LONDON (Reuters) - Global banking regulators are close to a final deal on capital rules that aim to ensure banks can withstand financial shocks, with Europe and the United States set to compromise on a major sticking point, banking and regulatory sources said on Tuesday.
Completion of these regulations, known as Basel III, would mark a pause in a near decade long effort by global regulators to put banks on a sounder footing after many were bailed out by taxpayers in the 2007-2009 financial crisis.
The struggle to finalise Basel III is a symptom of regulatory fatigue which has set in now that governments are focusing more on economic growth and are wary of burdening banks with ever more stringent capital requirements.

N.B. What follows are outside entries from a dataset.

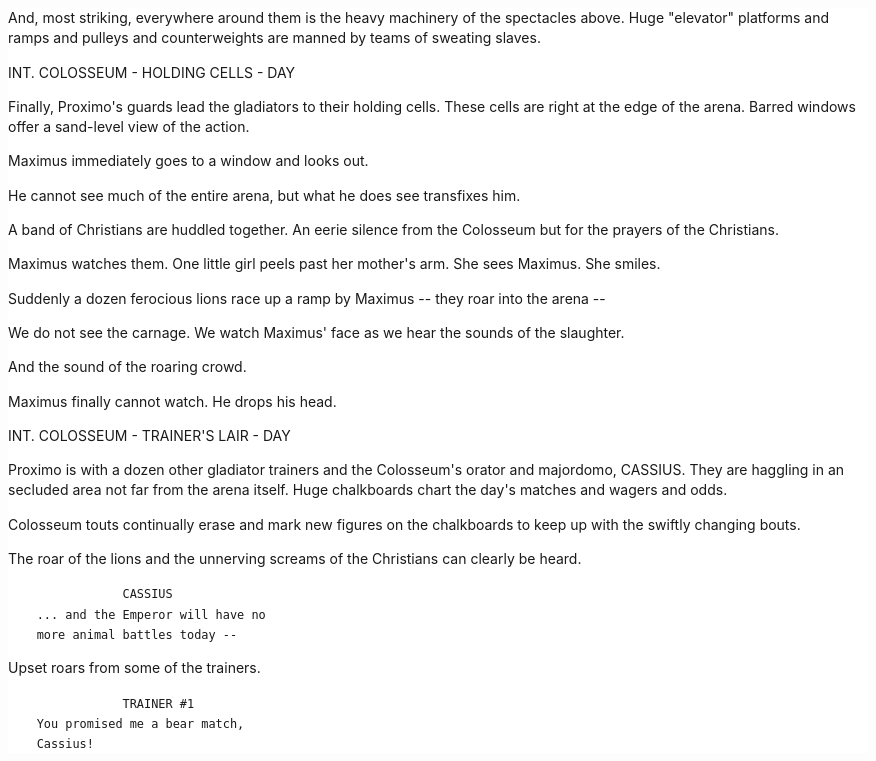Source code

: And, most striking, everywhere around them is the heavy
machinery of the spectacles above.  Huge "elevator"
platforms and ramps and pulleys and counterweights are
manned by teams of sweating slaves.

INT.  COLOSSEUM - HOLDING CELLS - DAY

Finally, Proximo's guards lead the gladiators to their
holding cells.  These cells are right at the edge of the
arena.  Barred windows offer a sand-level view of the
action.

Maximus immediately goes to a window and looks out.

He cannot see much of the entire arena, but what he does
see transfixes him.

A band of Christians are huddled together.  An eerie
silence from the Colosseum but for the prayers of the
Christians.

Maximus watches them.  One little girl peels past her
mother's arm.  She sees Maximus.  She smiles.

Suddenly a dozen ferocious lions race up a ramp by Maximus
-- they roar into the arena --

We do not see the carnage.  We watch Maximus' face as we
hear the sounds of the slaughter.

And the sound of the roaring crowd.

Maximus finally cannot watch.  He drops his head.

INT.  COLOSSEUM - TRAINER'S LAIR - DAY

Proximo is with a dozen other gladiator trainers and the
Colosseum's orator and majordomo, CASSIUS.  They are
haggling in an secluded area not far from the arena
itself.  Huge chalkboards chart the day's matches and
wagers and odds.

Colosseum touts continually erase and mark new figures on
the chalkboards to keep up with the swiftly changing
bouts.

The roar of the lions and the unnerving screams of the
Christians can clearly be heard.

					CASSIUS
		... and the Emperor will have no
		more animal battles today --

Upset roars from some of the trainers.

					TRAINER #1
		You promised me a bear match,
		Cassius!
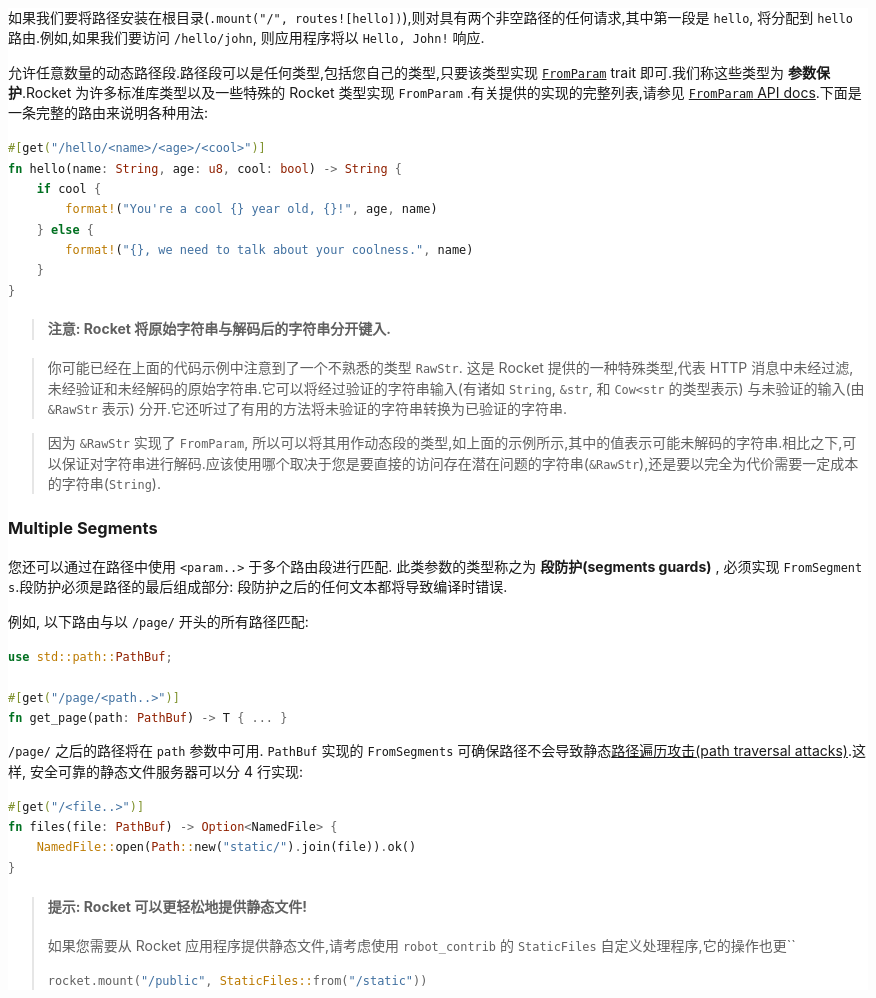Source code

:如果我们要将路径安装在根目录(`.mount("/", routes![hello])`),则对具有两个非空路径的任何请求,其中第一段是 `hello`, 将分配到 `hello` 路由.例如,如果我们要访问 `/hello/john`, 则应用程序将以 `Hello, John!` 响应.

允许任意数量的动态路径段.路径段可以是任何类型,包括您自己的类型,只要该类型实现 [`FromParam`](https://api.rocket.rs/v0.4/rocket/request/trait.FromParam.html) trait 即可.我们称这些类型为 __参数保护__.Rocket 为许多标准库类型以及一些特殊的 Rocket 类型实现 `FromParam` .有关提供的实现的完整列表,请参见 [`FromParam` API docs](https://api.rocket.rs/v0.4/rocket/request/trait.FromParam.html).下面是一条完整的路由来说明各种用法:

```rust
#[get("/hello/<name>/<age>/<cool>")]
fn hello(name: String, age: u8, cool: bool) -> String {
    if cool {
        format!("You're a cool {} year old, {}!", age, name)
    } else {
        format!("{}, we need to talk about your coolness.", name)
    }
}
```

> #### 注意: Rocket 将原始字符串与解码后的字符串分开键入.

> 你可能已经在上面的代码示例中注意到了一个不熟悉的类型 `RawStr`. 这是 Rocket 提供的一种特殊类型,代表 HTTP 消息中未经过滤, 未经验证和未经解码的原始字符串.它可以将经过验证的字符串输入(有诸如 `String`, `&str`, 和 `Cow<str` 的类型表示) 与未验证的输入(由 `&RawStr` 表示) 分开.它还听过了有用的方法将未验证的字符串转换为已验证的字符串.

> 因为 `&RawStr` 实现了 `FromParam`, 所以可以将其用作动态段的类型,如上面的示例所示,其中的值表示可能未解码的字符串.相比之下,可以保证对字符串进行解码.应该使用哪个取决于您是要直接的访问存在潜在问题的字符串(`&RawStr`),还是要以完全为代价需要一定成本的字符串(`String`).

### Multiple Segments

您还可以通过在路径中使用 `<param..>` 于多个路由段进行匹配. 此类参数的类型称之为 __段防护(segments guards)__ , 必须实现 `FromSegments`.段防护必须是路径的最后组成部分: 段防护之后的任何文本都将导致编译时错误.

例如, 以下路由与以 `/page/` 开头的所有路径匹配:

```rust
use std::path::PathBuf;

#[get("/page/<path..>")]
fn get_page(path: PathBuf) -> T { ... }
```

`/page/` 之后的路径将在 `path` 参数中可用. `PathBuf` 实现的 `FromSegments` 可确保路径不会导致静态[路径遍历攻击(path traversal attacks)](https://www.owasp.org/index.php/Path_Traversal).这样, 安全可靠的静态文件服务器可以分 4 行实现:

```rust
#[get("/<file..>")]
fn files(file: PathBuf) -> Option<NamedFile> {
    NamedFile::open(Path::new("static/").join(file)).ok()
}
```

> #### 提示: Rocket 可以更轻松地提供静态文件!
> 如果您需要从 Rocket 应用程序提供静态文件,请考虑使用 `robot_contrib` 的 `StaticFiles` 自定义处理程序,它的操作也更``
> ```rust
> rocket.mount("/public", StaticFiles::from("/static"))
> ```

The Basel Committee met last week to try to finalise this final part of the regulatory package, which has faced some resistance.
Europe and the United States have disagreed over the extent to which banks can use their own risk models to calculate their capital requirements.
Basel has been trying to set an “output floor” that would limit the extent to which a bank’s capital requirements based on the lender’s own risk model can diverge from how they would be calculated under a more conservative model set by regulators.
Europe has wanted a floor set at 70 percent, while the United States has called for 75 percent. A deal at 72.5 percent now looks on the cards, the sources said.
They also said that this requirement would come with a lengthy phase-in, meaning it could be up to a decade or more before the changes are fully implemented.
Basel’s oversight body of mainly central bankers chaired by European Central Bank President Mario Draghi now needs to approve any deal and could broker one this week, the sources said.
Members of a committee which oversees the Basel rules will be in Washington this weekend to attend International Monetary Fund meetings. A meeting of this committee that would have finalised the rules had to be called off in January because Europe and the United States dug their heels in over the output floor dispute.
“The committee has made progress on a compromise solution - although discussion is still ongoing - that would avoid an excessive impact and too long a transition,” one regulatory source said.
Sources said France was still concerned that setting a floor above 70 percent could mean significant increases in capital for its banks, but it now appears more isolated.
French Finance Minister Bruno Le Maire told reporters in Luxembourg on the sidelines of a meeting of EU finance ministers on Tuesday that there must be no big increase in capital requirements.
Further discussions on the Basel package will be held in Washington, Le Maire said.
“It will be up to the central banks to try to build a compromise on that,” Le Maire said.